Smith County, which encompasses Tyler and is home to more than 225,000 residents, has the highest suicide rate among the state’s 25 most populous counties.
From 2012 to 2016, there were 17 suicides annually per 100,000 residents, compared with 12.2 suicides statewide during the same five-year stretch, according to the most recent analysis by University of Texas (UT) System researcher Eileen Nehme. (Nationally, the rate for 2016 was 13.5 suicides per 100,000 residents, or about 44,000 deaths annually.)
Another report, also conducted by UT System researchers, found that the suicide rate for the broader 35-county region of northeast Texas was 43 percent higher than it was statewide in 2014.
Local and state leaders pose various theories for the region’s greater vulnerability. It suffers from a shortage of mental health services and a higher use of opioids than in some other parts of the state. It also has a larger percentage of non-Hispanic white residents than statewide, a demographic whose suicide rates are significantly higher, and an ingrained mix of religious beliefs, individualism and a fierce sense of privacy that can inhibit some from seeking treatment for depression and other stressors.
Mental Illness Untreated
“I think the stigma is so great here,” said Valerie Holcomb, a licensed professional counselor. “There is sort of a pull-yourself-up-by-your-bootstraps mentality.”
But in the past several years, local efforts to tackle suicide rates have begun to ramp up, according to Holcomb and others.
The UT Health Science Center at Tyler, which provides medical services as well as training for new doctors, didn’t have a psychiatric unit until 2013. With the help of state funds, it has added psychiatric beds and a residency program for psychiatrists.

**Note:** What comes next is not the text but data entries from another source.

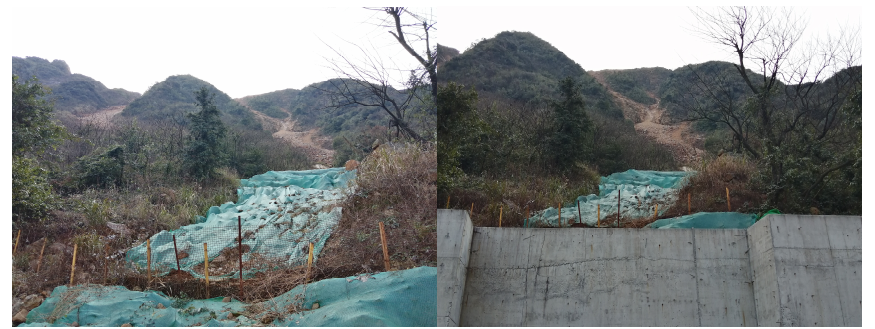
Figure 14. Photos of treatment measures.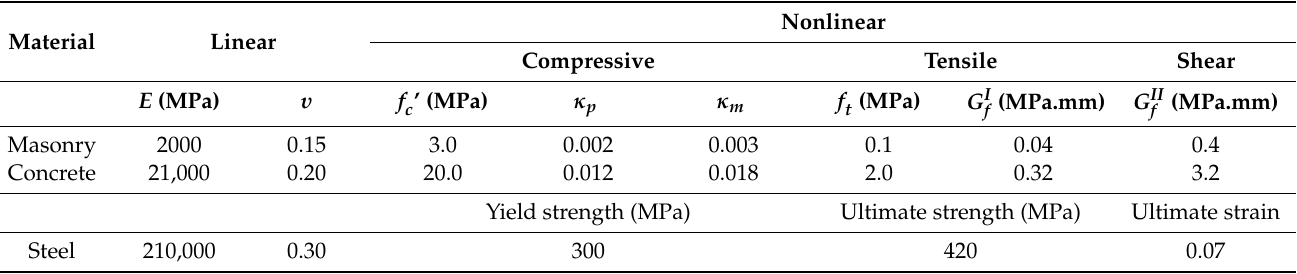
Table 2. Mechanical properties of material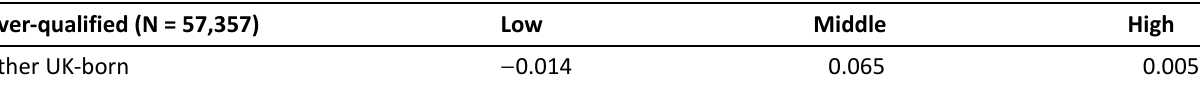
Table A8. (Cont.) Robustness tests for men: binary logistic regression of being employed rather than unemployed, and under- and over-qualification using mode.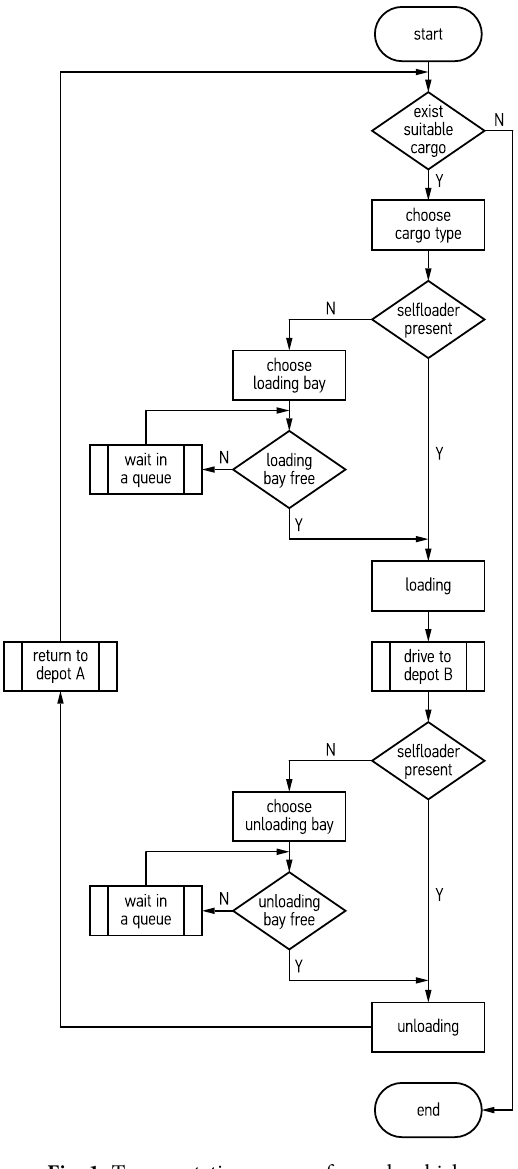
Fig. 1. Transportation process for each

The Smith County Sheriff’s Office now employs two officers trained on mental health issues who frequently respond in an unmarked car without flashing lights or sirens and try to get people in crisis to psychiatric help without arrests or using handcuffs.
Grass-roots efforts to fight stigma include a suicide prevention walk and an annual Tyler-based mental health conference.
Perhaps most significant is the formation of the Smith County Behavioral Health Leadership Team, chartered in 2015, which convenes meetings with dozens of local mental health leaders at least every other month to discuss treatment gaps and solutions.